On the other hand, there are TEs that perceive the shared digital resources, e.g. web resources as valuable for the working community and as a possibility for working together. As far as being involved in courses goes, it is, for example, easier to see the progression of students’ learning, get continuous updates, and increase the possibility of influencing the course they are involved in. This is perceived as a higher sense of agency.

Retaining autonomy

This subcategory represents the TEs’ perception of exercising agency in retaining the autonomy prevailing within higher education due to the existing individualistic workplace culture. It is an autonomy which is said to create a freedom of choice and could be interpreted as having a Janus-faced nature, which one TE expressed as “a sort of line between enormous freedom, the possibility of creating one’s day-to-day life, feeling that one owns it, to winding up as self-employed [wondering] why am I sitting here with all this” (13). The TEs perceived autonomy as creating a professional space in which agency is exercised. When it comes to the digitalisation of the organisation on a more general level, there is a sense of higher agency for the individual in using the professional space, as in when they do take an active role in further developing their personal digital competence and digital approach at work.

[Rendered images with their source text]

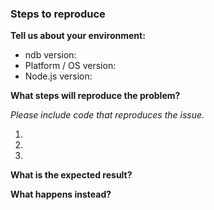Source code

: <!--
For issues, feature requests, or setup troubles with ndb, file an issue right here!
-->

### Steps to reproduce

**Tell us about your environment:**

* ndb version:
* Platform / OS version:
* Node.js version:

**What steps will reproduce the problem?**

_Please include code that reproduces the issue._

1.
2.
3.

**What is the expected result?**


**What happens instead?**
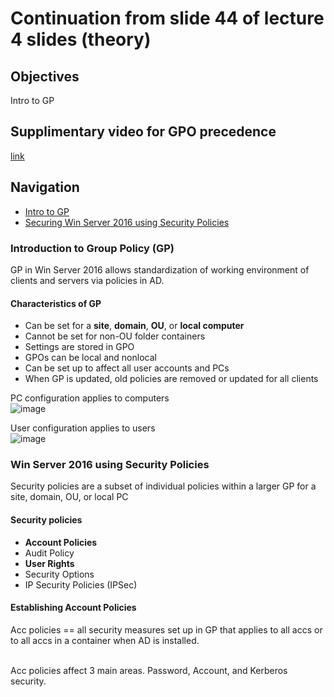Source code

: # Continuation from slide 44 of lecture 4 slides (theory)  


## Objectives
Intro to GP  

## Supplimentary video for GPO precedence
[link](https://www.youtube.com/watch?v=orQns7K-brM)

## Navigation
* [Intro to GP](#introduction-to-group-policy-gp)
* [Securing Win Server 2016 using Security Policies](#win-server-2016-using-security-policies)


### Introduction to Group Policy (GP)

GP in Win Server 2016 allows standardization of working environment of clients and servers via policies in AD.  <br>

#### Characteristics of GP

* Can be set for a <b>site</b>, <b>domain</b>, <b>OU</b>, or <b>local computer</b>
* Cannot be set for non-OU folder containers
* Settings are stored in GPO
* GPOs can be local and nonlocal
* Can be set up to affect all user accounts and PCs
* When GP is updated, old policies are removed or updated for all clients

PC configuration applies to computers  
![image](Pasted-image-20230629173324.png)

User configuration applies to users  
![image](Pasted_image_20230629173342.png)


### Win Server 2016 using Security Policies

Security policies are a subset of individual policies within a larger GP for a site, domain, OU, or local PC

#### Security policies

* <b>Account Policies</b>
* Audit Policy
* <b>User Rights</b>
* Security Options
* IP Security Policies (IPSec)

#### Establishing Account Policies

Acc policies == all security measures set up in GP that applies to all accs or to all accs in a container when AD is installed.  
<br>

Acc policies affect 3 main areas. Password, Account, and Kerberos security.  
<br>

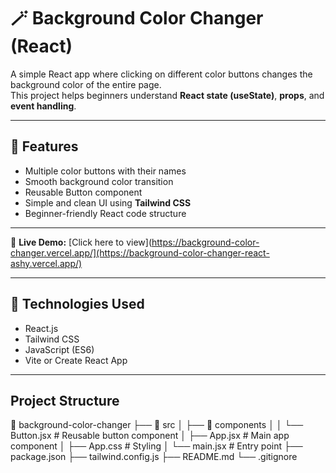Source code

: # 🪄 Background Color Changer (React)

A simple React app where clicking on different color buttons changes the background color of the entire page.  
This project helps beginners understand **React state (useState)**, **props**, and **event handling**.

---

## 🌈 Features
- Multiple color buttons with their names  
- Smooth background color transition  
- Reusable Button component  
- Simple and clean UI using **Tailwind CSS**  
- Beginner-friendly React code structure  

---
🔗 **Live Demo:** [Click here to view](https://background-color-changer.vercel.app/](https://background-color-changer-react-ashy.vercel.app/)

---

## 🧩 Technologies Used
- React.js  
- Tailwind CSS  
- JavaScript (ES6)  
- Vite or Create React App  

---

## Project Structure ##
📂 background-color-changer
├── 📁 src
│   ├── 📁 components
│   │   └── Button.jsx        # Reusable button component
│   ├── App.jsx               # Main app component
│   ├── App.css               # Styling
│   └── main.jsx              # Entry point
├── package.json
├── tailwind.config.js
├── README.md
└── .gitignore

- WORK REQUEST A: Translate this sentence from the text on retaining autonomy into Spanish: "The TEs perceived autonomy as creating a professional space in which agency is exercised."
- WORK REQUEST B: In the rows, retype the stretch from the line containing "the expected result?**" through the line containing "[link](https://www.youtube.com/watch?v=orQns7K-brM)", and omit the pictures.

- WRITTEN SOLUTION A: Los TE percibían la autonomía como la creación de un espacio profesional en el que se ejerce la agencia.

- WRITTEN SOLUTION B:
**What is the expected result?**


**What happens instead?**
Source code

: # Continuation from slide 44 of lecture 4 slides (theory)  


## Objectives
Intro to GP  

## Supplimentary video for GPO precedence
[link](https://www.youtube.com/watch?v=orQns7K-brM)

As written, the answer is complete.